BincangMuslimah.Com – Berdasarkan data dari We Are Social, laporan terakhir pada Oktober 2021 melaporkan bahwa pengguna media sosial (medsos) di dunia mencapai 4,5 miliar dari total 7,7 miliar. Dan tiap tahunnya angka tersebut mengalami peningkatan. Siapapun pengguna medsos bisa menggunakan berbagai fitur di dalamnya, dan paling utama adalah membagikan kehidupan mereka. Foto selfi, momen bersama keluarga, dan lainnya.
Salah satu hal yang membuat orang merasa ragu untuk membagikan aktivitasnya atau berbagi foto selfi adalah perasaan takut pamer atau dianggap narsis. Dalam Islam, sikap narsistik ini juga serupa dengan sikap ujub yang tentu dilarang dalam Islam. Namun, benarkah berbagi aktivitas dan foto selfi merupakan sikap ujub atau narsistik?
Hal pertama yang perlu dipahami adalah makna ujub itu sendiri.

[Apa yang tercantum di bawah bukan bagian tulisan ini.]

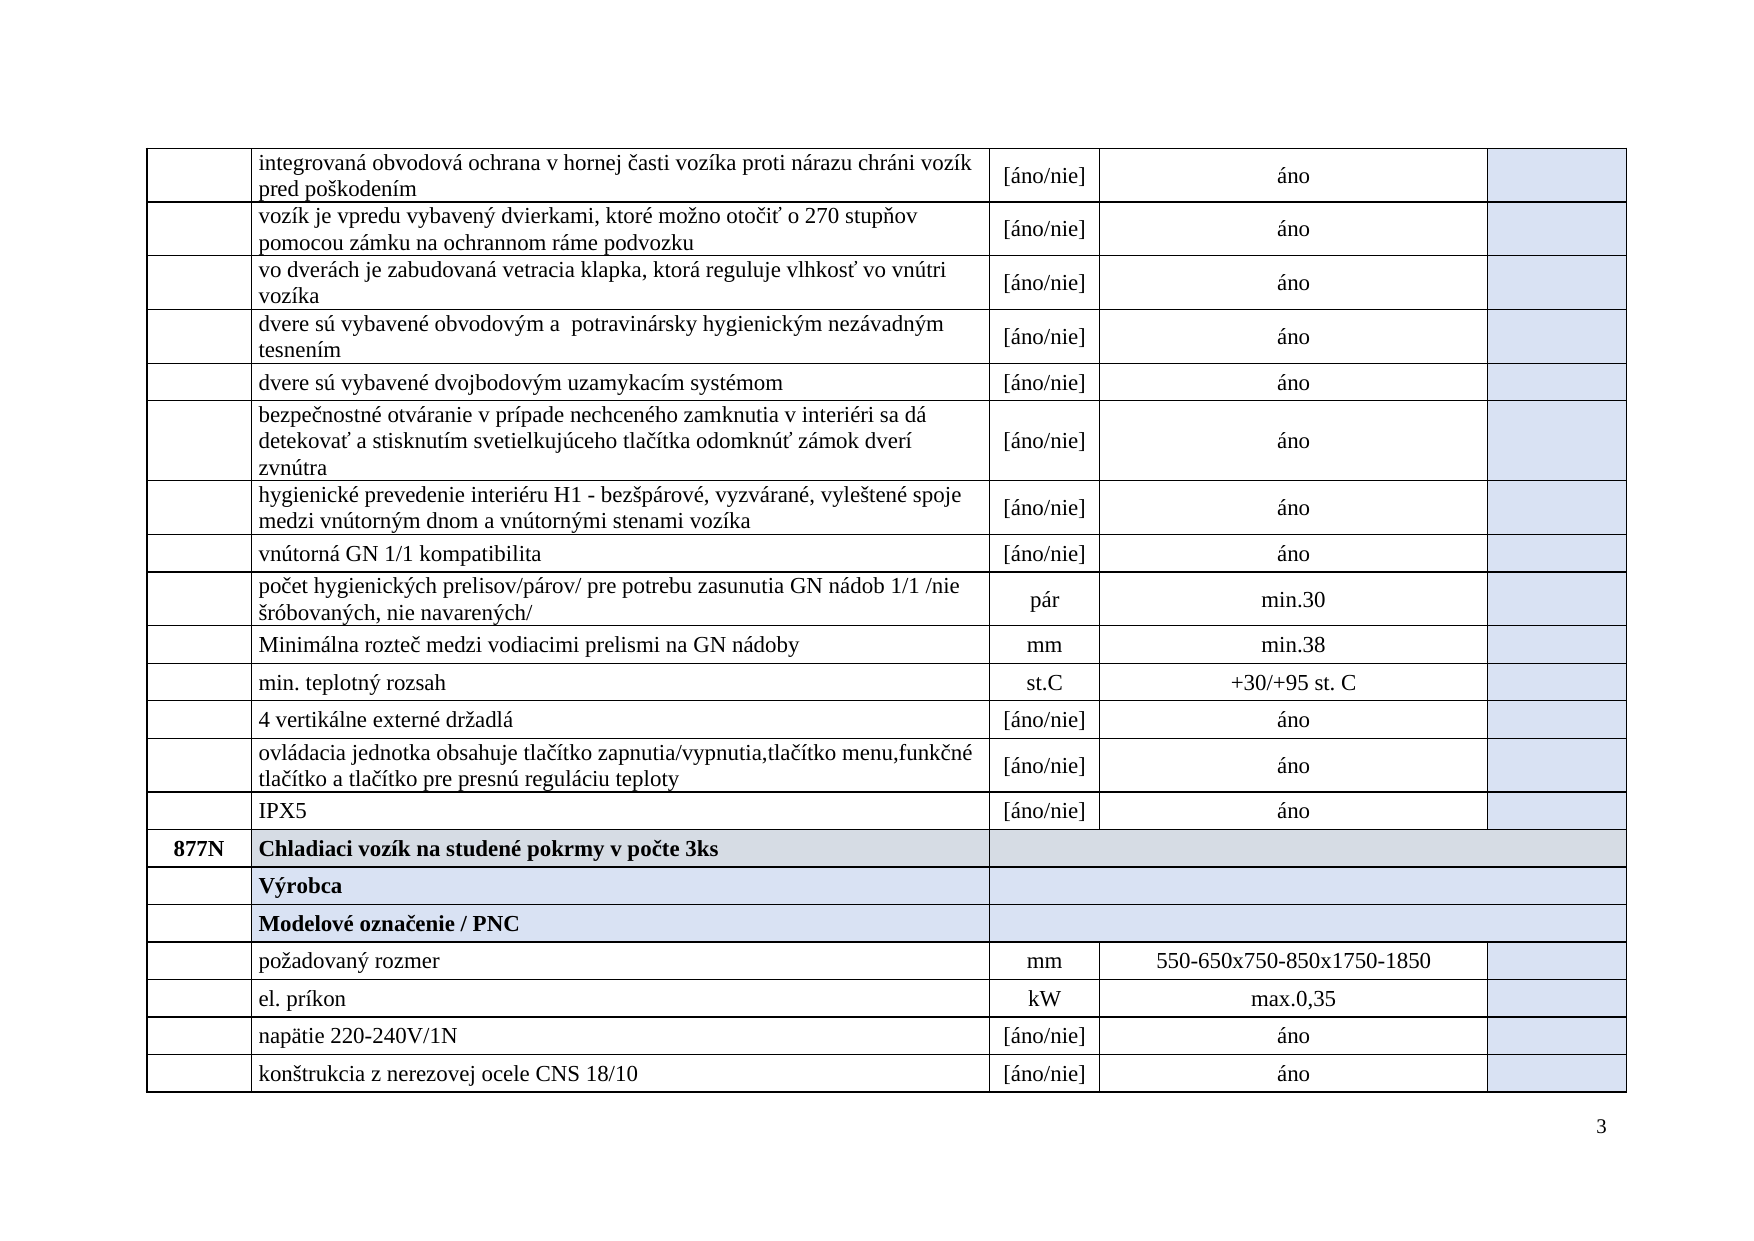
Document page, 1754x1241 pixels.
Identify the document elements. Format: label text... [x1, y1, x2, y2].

table_cell 4 vertikálne externé držadlá [252, 701, 989, 738]
table_cell áno [1100, 739, 1487, 791]
table_cell [990, 905, 1626, 941]
table_cell počet hygienických prelisov/párov/ pre potrebu zasunutia GN nádob 1/1 /nie šróbovaných, nie navarených/ [252, 573, 989, 625]
table_cell [148, 1018, 251, 1054]
table_cell [1488, 256, 1626, 309]
table_cell min.38 [1100, 626, 1487, 663]
table_cell požadovaný rozmer [252, 943, 989, 979]
table_cell [1488, 701, 1626, 738]
table_cell [148, 943, 251, 979]
table_cell [148, 573, 251, 625]
table_cell mm [990, 943, 1099, 979]
table_cell [1488, 793, 1626, 829]
table_cell +30/+95 st. C [1100, 664, 1487, 700]
table_cell [1488, 626, 1626, 663]
table_cell [148, 535, 251, 571]
table_cell vozík je vpredu vybavený dvierkami, ktoré možno otočiť o 270 stupňov pomocou zámku na ochrannom ráme podvozku [252, 203, 989, 255]
table_cell 550-650x750-850x1750-1850 [1100, 943, 1487, 979]
table_cell áno [1100, 256, 1487, 309]
table_cell [148, 868, 251, 904]
table_cell [1488, 401, 1626, 480]
table_cell Modelové označenie / PNC [252, 905, 989, 941]
table_cell áno [1100, 701, 1487, 738]
table_cell mm [990, 626, 1099, 663]
table_cell [áno/nie] [990, 1018, 1099, 1054]
table_cell [áno/nie] [990, 1055, 1099, 1091]
table_cell [148, 149, 251, 201]
table_cell integrovaná obvodová ochrana v hornej časti vozíka proti nárazu chráni vozík pred poškodením [252, 149, 989, 201]
table_cell [148, 310, 251, 363]
table_cell [1488, 149, 1626, 201]
table_cell 877N [148, 830, 251, 866]
table_cell [1488, 1018, 1626, 1054]
table_cell Výrobca [252, 868, 989, 904]
table_cell [148, 739, 251, 791]
table_cell [148, 626, 251, 663]
table_cell [148, 401, 251, 480]
table_cell [áno/nie] [990, 793, 1099, 829]
table_cell [1488, 364, 1626, 400]
table_cell [áno/nie] [990, 739, 1099, 791]
table_cell bezpečnostné otváranie v prípade nechceného zamknutia v interiéri sa dá detekovať a stisknutím svetielkujúceho tlačítka odomknúť zámok dverí zvnútra [252, 401, 989, 480]
table_cell [1488, 310, 1626, 363]
table_cell [148, 1055, 251, 1091]
table_cell [1488, 573, 1626, 625]
table_cell [áno/nie] [990, 203, 1099, 255]
table_cell [990, 830, 1626, 866]
table_cell el. príkon [252, 980, 989, 1016]
table_cell [1488, 664, 1626, 700]
table_cell áno [1100, 1055, 1487, 1091]
table_cell [148, 256, 251, 309]
table_cell vo dverách je zabudovaná vetracia klapka, ktorá reguluje vlhkosť vo vnútri vozíka [252, 256, 989, 309]
table_cell áno [1100, 203, 1487, 255]
table_cell [148, 664, 251, 700]
table_cell kW [990, 980, 1099, 1016]
table_cell [148, 701, 251, 738]
table_cell Minimálna rozteč medzi vodiacimi prelismi na GN nádoby [252, 626, 989, 663]
table_cell áno [1100, 149, 1487, 201]
table_cell [148, 980, 251, 1016]
table_cell áno [1100, 401, 1487, 480]
table_cell [148, 364, 251, 400]
table_cell vnútorná GN 1/1 kompatibilita [252, 535, 989, 571]
table_cell [áno/nie] [990, 701, 1099, 738]
table_cell [1488, 1055, 1626, 1091]
table_cell st.C [990, 664, 1099, 700]
table_cell [1488, 535, 1626, 571]
table_cell pár [990, 573, 1099, 625]
table_cell [990, 868, 1626, 904]
table_cell [áno/nie] [990, 481, 1099, 534]
table_cell áno [1100, 310, 1487, 363]
table_cell [148, 905, 251, 941]
table_cell [1488, 980, 1626, 1016]
table_cell dvere sú vybavené obvodovým a potravinársky hygienickým nezávadným tesnením [252, 310, 989, 363]
table_cell Chladiaci vozík na studené pokrmy v počte 3ks [252, 830, 989, 866]
table_cell ovládacia jednotka obsahuje tlačítko zapnutia/vypnutia,tlačítko menu,funkčné tlačítko a tlačítko pre presnú reguláciu teploty [252, 739, 989, 791]
table_cell min. teplotný rozsah [252, 664, 989, 700]
table_cell [1488, 943, 1626, 979]
table_cell napätie 220-240V/1N [252, 1018, 989, 1054]
table_cell [1488, 203, 1626, 255]
table_cell [áno/nie] [990, 364, 1099, 400]
table_cell [148, 481, 251, 534]
table_cell [áno/nie] [990, 535, 1099, 571]
table_cell áno [1100, 793, 1487, 829]
table_cell max.0,35 [1100, 980, 1487, 1016]
table_cell [áno/nie] [990, 149, 1099, 201]
table_cell [148, 203, 251, 255]
table_cell áno [1100, 535, 1487, 571]
table_cell [áno/nie] [990, 310, 1099, 363]
table_cell IPX5 [252, 793, 989, 829]
table_cell dvere sú vybavené dvojbodovým uzamykacím systémom [252, 364, 989, 400]
table_cell áno [1100, 1018, 1487, 1054]
table_cell [áno/nie] [990, 401, 1099, 480]
table_cell min.30 [1100, 573, 1487, 625]
table_cell [áno/nie] [990, 256, 1099, 309]
table_cell áno [1100, 364, 1487, 400]
table_cell hygienické prevedenie interiéru H1 - bezšpárové, vyzvárané, vyleštené spoje medzi vnútorným dnom a vnútornými stenami vozíka [252, 481, 989, 534]
table_cell áno [1100, 481, 1487, 534]
table_cell konštrukcia z nerezovej ocele CNS 18/10 [252, 1055, 989, 1091]
table_cell [148, 793, 251, 829]
table_cell [1488, 481, 1626, 534]
table_cell [1488, 739, 1626, 791]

Nabi Muhammad pernah memperingatkan kita tentang bahayanya ujub. Disebutkan dalam hadis riwayat Anas bin Malik radhiyallahu anhu,
لَوْ لَمْ تَكُونُوا تُذْنِبُونَ؛ لَخِفْتُ عَلَيْكُمْ مَا هُوَ أَكْبَرُ مِنْ ذَلِكَ: الْعُجْبَ الْعُجْبَ
Jika kalian tidak melakukan dosa, aku takut akan hal menimpamu dan itu lebih besar daripada perbuatan dosa, ialah, ujub..ujub! (HR. Baihaqi dalam bab “Cabang Iman”)
Rasulullah memperingatkan umatnya untuk tidak memiliki sikap ujub yang lebih buruk daripada dosa itu sendiri. Narasi ini bukan berarti menyuruh umat muslim untuk meremehkan dosa, tapi justru berbuat dosa adalah bagian dari sifat manusia. Jika manusia tidak berbuat dosa, justru dikhawatirkan oleh Nabi akan merasa ujub.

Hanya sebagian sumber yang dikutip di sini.